I'm guessing NMAP is bringing up false results?


----------



## SirDice (Oct 6, 2011)

Try reading the nmap(1) man page. Filtered simply means it never got a reply.

For a SYN or connect TCP scan:

Closed - Target responded with a RST
Open - Target responded with a SYN/ACK
Filtered - Target never responded

You really should be familiar with the intricacies of TCP/IP when playing with nmap and interpreting its results.


----------



## Anon (Oct 6, 2011)

SirDice said:
			
		

> Try reading the nmap(1) man page. Filtered simply means it never got a reply.
> 
> For a SYN or connect TCP scan:
> 
> ...



Thanks, SirDice.
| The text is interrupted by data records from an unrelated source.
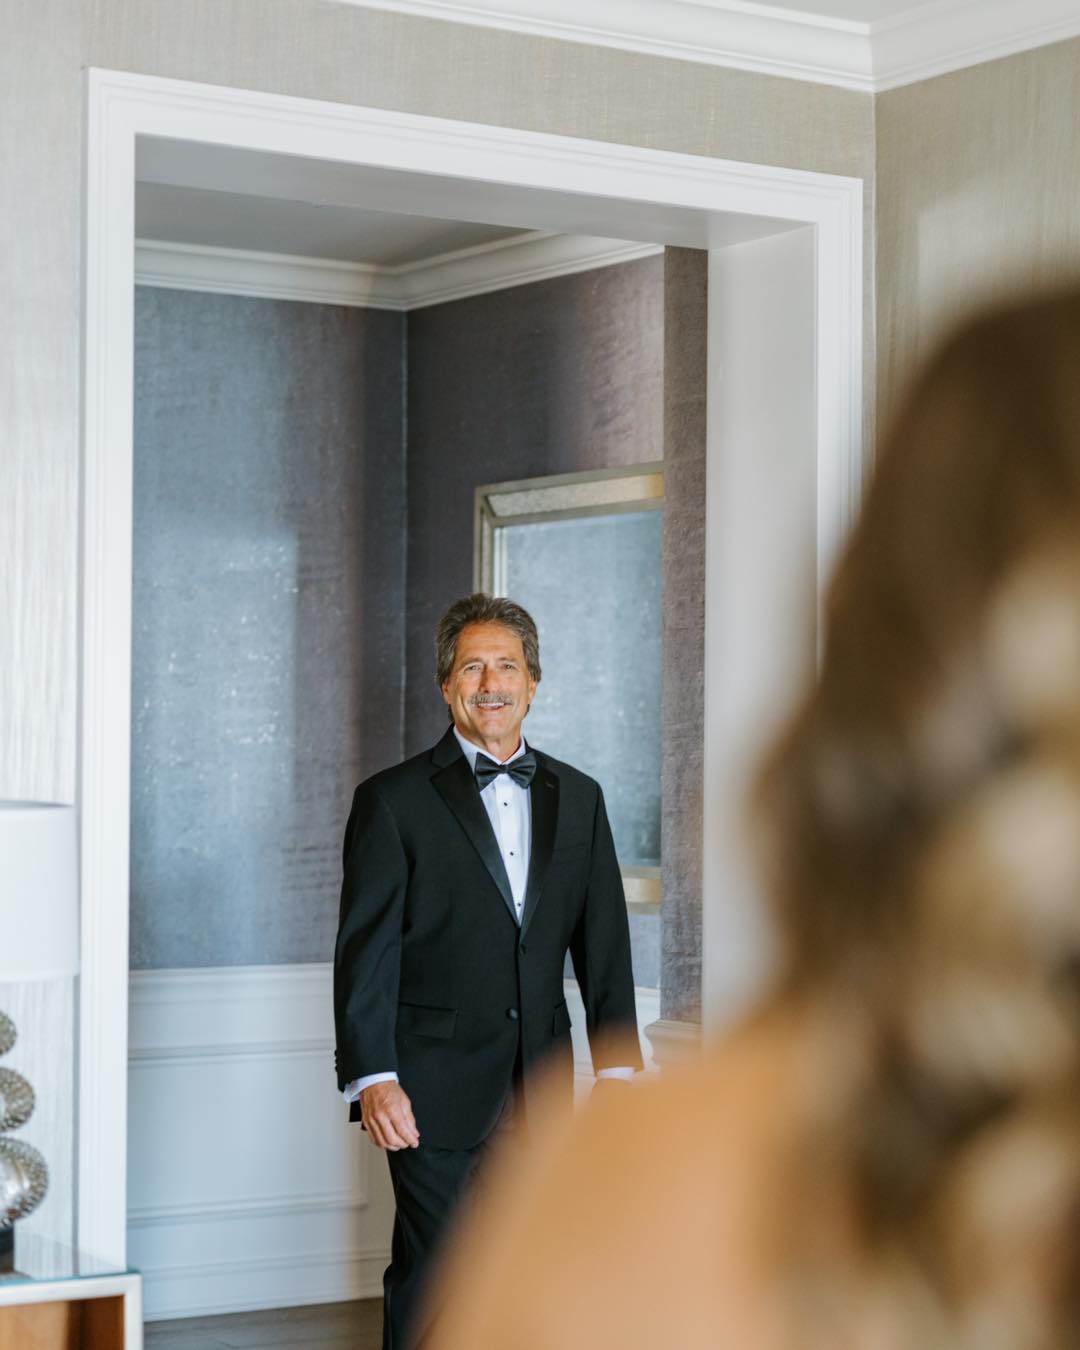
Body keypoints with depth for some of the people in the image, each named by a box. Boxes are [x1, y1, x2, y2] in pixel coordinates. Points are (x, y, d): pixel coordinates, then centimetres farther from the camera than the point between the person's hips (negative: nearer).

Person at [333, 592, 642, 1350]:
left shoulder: (578, 799, 12)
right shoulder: (394, 801, -1)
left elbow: (604, 943, 12)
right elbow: (366, 951, -6)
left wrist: (617, 1064, 4)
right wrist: (371, 1078, -15)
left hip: (541, 1090, 4)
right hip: (436, 1093, -4)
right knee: (431, 1284, -2)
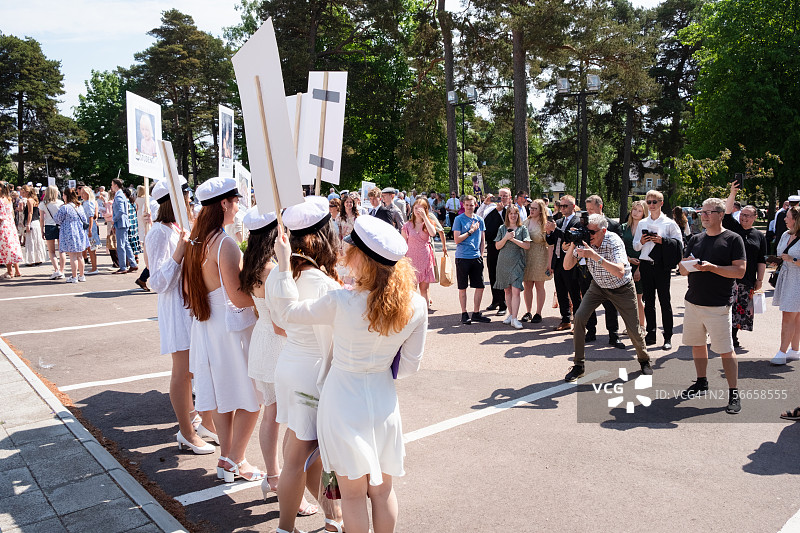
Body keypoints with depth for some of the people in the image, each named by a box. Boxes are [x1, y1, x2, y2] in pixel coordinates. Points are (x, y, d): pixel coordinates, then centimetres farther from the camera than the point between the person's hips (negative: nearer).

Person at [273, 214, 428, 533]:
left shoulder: (340, 303, -23)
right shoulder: (416, 306, -12)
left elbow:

I don't live in NL but one of my Dutch friends told me that Rotterdam is the worst city in NL. Is that true? I know this is going off-topic.


----------



## DutchDaemon (Oct 6, 2011)

Tell your Dutch friend to stay in Amsterdam. Rotterdam is fine. No reason to take this thread off-topic. Is your nmap problem solved?


----------



## Anon (Oct 6, 2011)

DutchDaemon said:
			
		

> Tell your Dutch friend to stay in Amsterdam. Rotterdam is fine. No reason to take this thread off-topic. Is your nmap problem solved?



Wow. How in the world did you know my Dutch friend lives in Amsterdam?

Also yes, it's solved, thanks again SirDice.


----------



## SirDice (Oct 7, 2011)

Anon said:
			
		

> Wow. How in the world did you know my Dutch friend lives in Amsterdam?


Because people living in Amsterdam don't like Rotterdam and vice-verse. I absolutely hate Amsterdam, horrible city. This more or less stems from football, Ajax (Amsterdam) vs. Feyenoord (Rotterdam).



> Also yes, it's solved, thanks again SirDice.



Good :beer


----------